§ DIRECTIONS FOR THIS TASK:
Exact copy, pictures excluded: output the lines from the opening of the entries through the line bearing "μνημόνιο , ας δούμε όλα τα στοιχεία για τα 3".

§ SOURCE DATA:
——
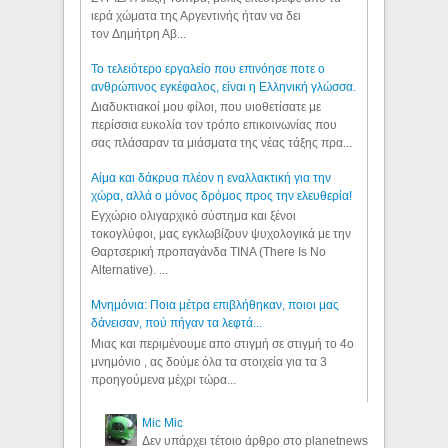
ιερά χώματα της Αργεντινής ήταν να δει
τον Δημήτρη Αβ...
Το τελειότερο εργαλείο που επινόησε ποτε ο
ανθρώπινος εγκέφαλος, είναι η Ελληνική γλώσσα.
Διαδυκτιακοί μου φίλοι, που υιοθετίσατε με
περίσσια ευκολία τον τρόπο επικοινωνίας που
σας πλάσαραν τα μιάσματα της νέας τάξης πρα...
Αίμα και δάκρυα πλέον η εναλλακτική για την
χώρα, αλλά ο μόνος δρόμος προς την ελευθερία!
Εγχώριο ολιγαρχικό σύστημα και ξένοι
τοκογλύφοι, μας εγκλωβίζουν ψυχολογικά με την
Θαρτσερική προπαγάνδα TINA (There Is No
Alternative). ...
Μνημόνια: Ποια μέτρα επιβλήθηκαν, ποιοι μας
δάνεισαν, πού πήγαν τα λεφτά...
Μιας και περιμένουμε απο στιγμή σε στιγμή το 4ο
μνημόνιο , ας δούμε όλα τα στοιχεία για τα 3
προηγούμενα μέχρι τώρα...
Mic Mic
Δεν υπάρχει τέτοιο άρθρο στο planetnews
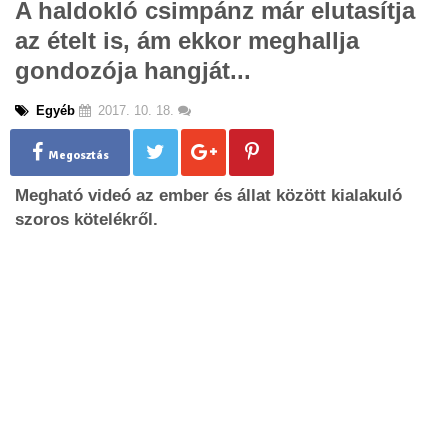
A haldokló csimpánz már elutasítja
g
az ételt is, ám ekkor meghallja
l
e
gondozója hangját...
n
a
Egyéb
2017. 10. 18.
v
i
g
Megosztás
a
Megható videó az ember és állat között kialakuló
t
i
szoros kötelékről.
o
n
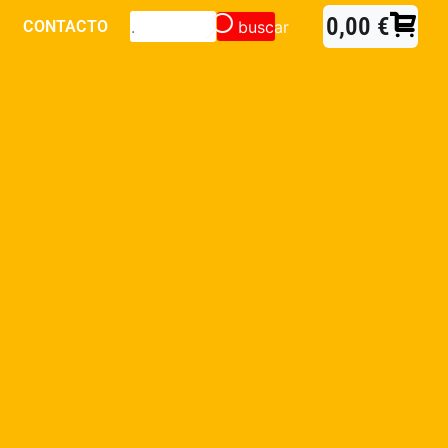
0,00
€
buscar
CONTACTO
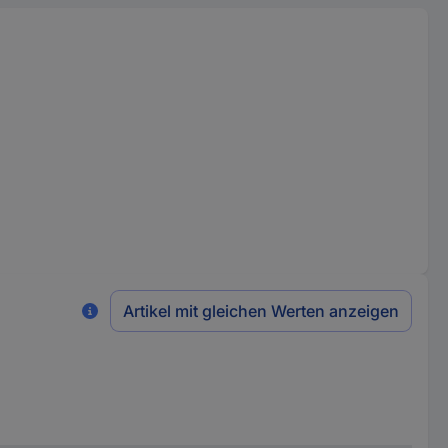
Artikel mit gleichen Werten anzeigen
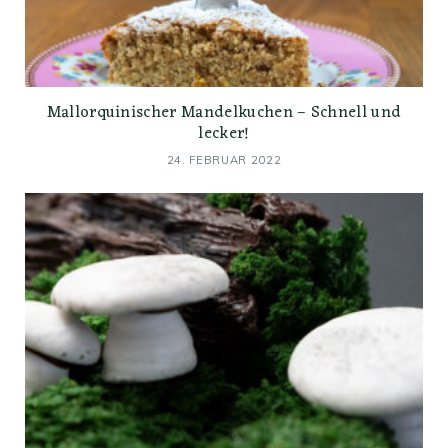
Mallorquinischer Mandelkuchen – Schnell und
lecker!
24. FEBRUAR 2022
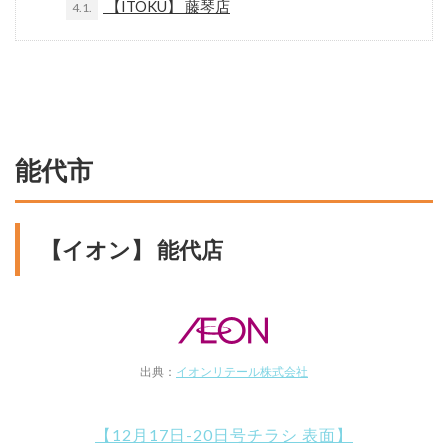
【ITOKU】 藤琴店
4.1.
能代市
【イオン】 能代店
出典：
イオンリテール株式会社
【12月17日-20日号チラシ 表面】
——
§ SOLUTION FOR THIS PROBLEM:
ιερά χώματα της Αργεντινής ήταν να δει
τον Δημήτρη Αβ...
Το τελειότερο εργαλείο που επινόησε ποτε ο
ανθρώπινος εγκέφαλος, είναι η Ελληνική γλώσσα.
Διαδυκτιακοί μου φίλοι, που υιοθετίσατε με
περίσσια ευκολία τον τρόπο επικοινωνίας που
σας πλάσαραν τα μιάσματα της νέας τάξης πρα...
Αίμα και δάκρυα πλέον η εναλλακτική για την
χώρα, αλλά ο μόνος δρόμος προς την ελευθερία!
Εγχώριο ολιγαρχικό σύστημα και ξένοι
τοκογλύφοι, μας εγκλωβίζουν ψυχολογικά με την
Θαρτσερική προπαγάνδα TINA (There Is No
Alternative). ...
Μνημόνια: Ποια μέτρα επιβλήθηκαν, ποιοι μας
δάνεισαν, πού πήγαν τα λεφτά...
Μιας και περιμένουμε απο στιγμή σε στιγμή το 4ο
μνημόνιο , ας δούμε όλα τα στοιχεία για τα 3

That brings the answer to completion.